The Portland City Council voted unanimously Wednesday night to authorize an agreement to build one of the state’s largest municipal solar power arrays on the Ocean Avenue landfill.
The vote will allow City Manager Jon Jennings to negotiate an agreement with ReVision Energy LLC at a cost to the city of $150,000 over its first six years. The project would reduce the city’s reliance on fossil fuel-based electricity by 25 percent over the next decade, Mayor Ethan Strimling said.
“This is a great step in that direction,” he said.
Steve Hinchman, a spokesman for ReVision Energy, said the project will still require approval from the Maine Department of Environmental Protection once a contract has been finalized and ratified by the City Council. Hinchman said construction could begin in 60 days.
“All that’s left is the boilerplate language,” said Hinchman.
Several people in the audience who were wearing buttons supporting solar power applauded the council vote.
ReVision proposed the solar project in June 2015. Under ReVision’s proposal – the only one submitted to the city – the company agreed to install and own a 660 kilowatt array on the closed landfill, located near the Falmouth town line.

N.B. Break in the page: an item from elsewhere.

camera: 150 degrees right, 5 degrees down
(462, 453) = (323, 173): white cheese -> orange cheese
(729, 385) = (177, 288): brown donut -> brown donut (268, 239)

The project would require the city to invest about $25,000 per year for the first six years, after which the city would have the option of purchasing the array, according to Troy Moon, Portland’s Sustainability Coordinator.
Moon said the solar array would generate enough renewable energy to power City Hall and Merrill Auditorium, and is expected to save the city more than $3.2 million in energy costs over its lifetime.

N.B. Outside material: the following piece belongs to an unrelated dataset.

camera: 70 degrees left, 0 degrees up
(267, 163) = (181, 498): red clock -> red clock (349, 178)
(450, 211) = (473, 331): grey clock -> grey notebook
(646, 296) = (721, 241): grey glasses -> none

In January 2016, the city of South Portland joined the venture and plans to have an identical solar array built on its closed landfill. Combining the two projects is expected to reduce overall project costs.

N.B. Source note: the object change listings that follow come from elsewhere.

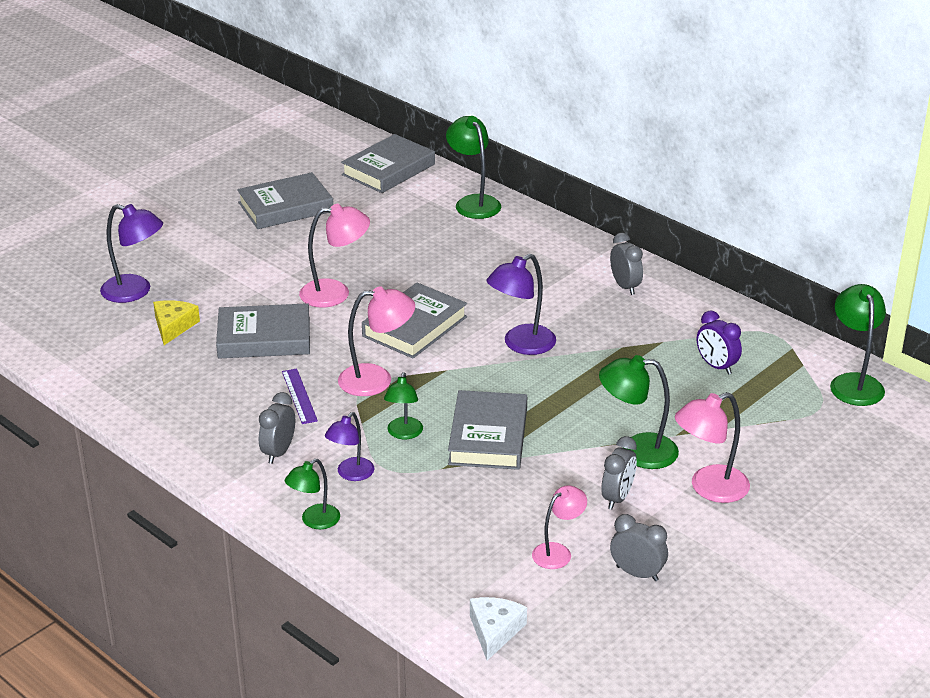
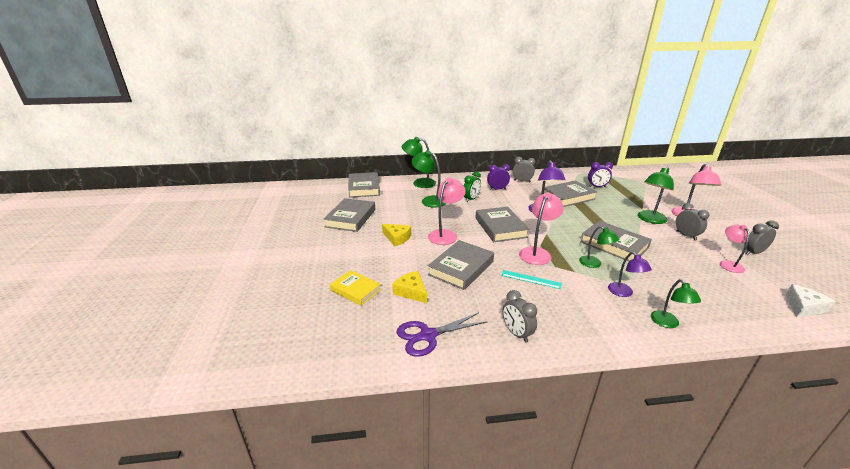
camera: 50 degrees left, 5 degrees down
(109, 369) = (428, 335): none -> purple scissors
(135, 291) = (355, 290): purple lamp -> yellow book
(278, 263) = (397, 238): none -> yellow cheese
(278, 452) = (584, 308): grey clock -> grey clock (516, 333)
(299, 396) = (530, 279): purple ruler -> turquoise ruler
(478, 268) = (471, 199): none -> green clock
(494, 631) = (803, 307): white cheese -> white cheese turned 90 degrees clockwise
(552, 276) = (497, 189): none -> purple clock
(620, 350) = (568, 197): none -> grey book
(854, 382) = (628, 173): green lamp -> green lamp (429, 200)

The Portland project would create one of the largest municipal solar arrays in Maine. The city’s Planning staff is currently revising zoning rules to allow stand-alone solar generation facilities in Portland. The Planning Board will hold a public hearing on the revisions later this year.
City officials expect the investment to be paid back in 10 years through energy savings.
“This proposal is a meaningful step in Portland’s commitment to a clean energy future,” Councilor Jon Hinck, chair of the council’s Energy and Sustainability Committee, said in a news release.
“The Ocean Avenue project will be a very visible demonstration of the city of Portland walking the walk and setting a powerful example when it comes to embracing solar technology,” Strimling said in the release.
“The Ocean Avenue solar project is a major step forward for the City of Portland’s commitment to clean renewable power. Sierra Club’s Portland Climate Action Team is proud to have played an important role in initiating and supporting this historic project, and we are looking forward to working with the City on a plan to dramatically scale up solar in Portland,” Sierra Club Maine Chapter Director Glen Brand said in a press release.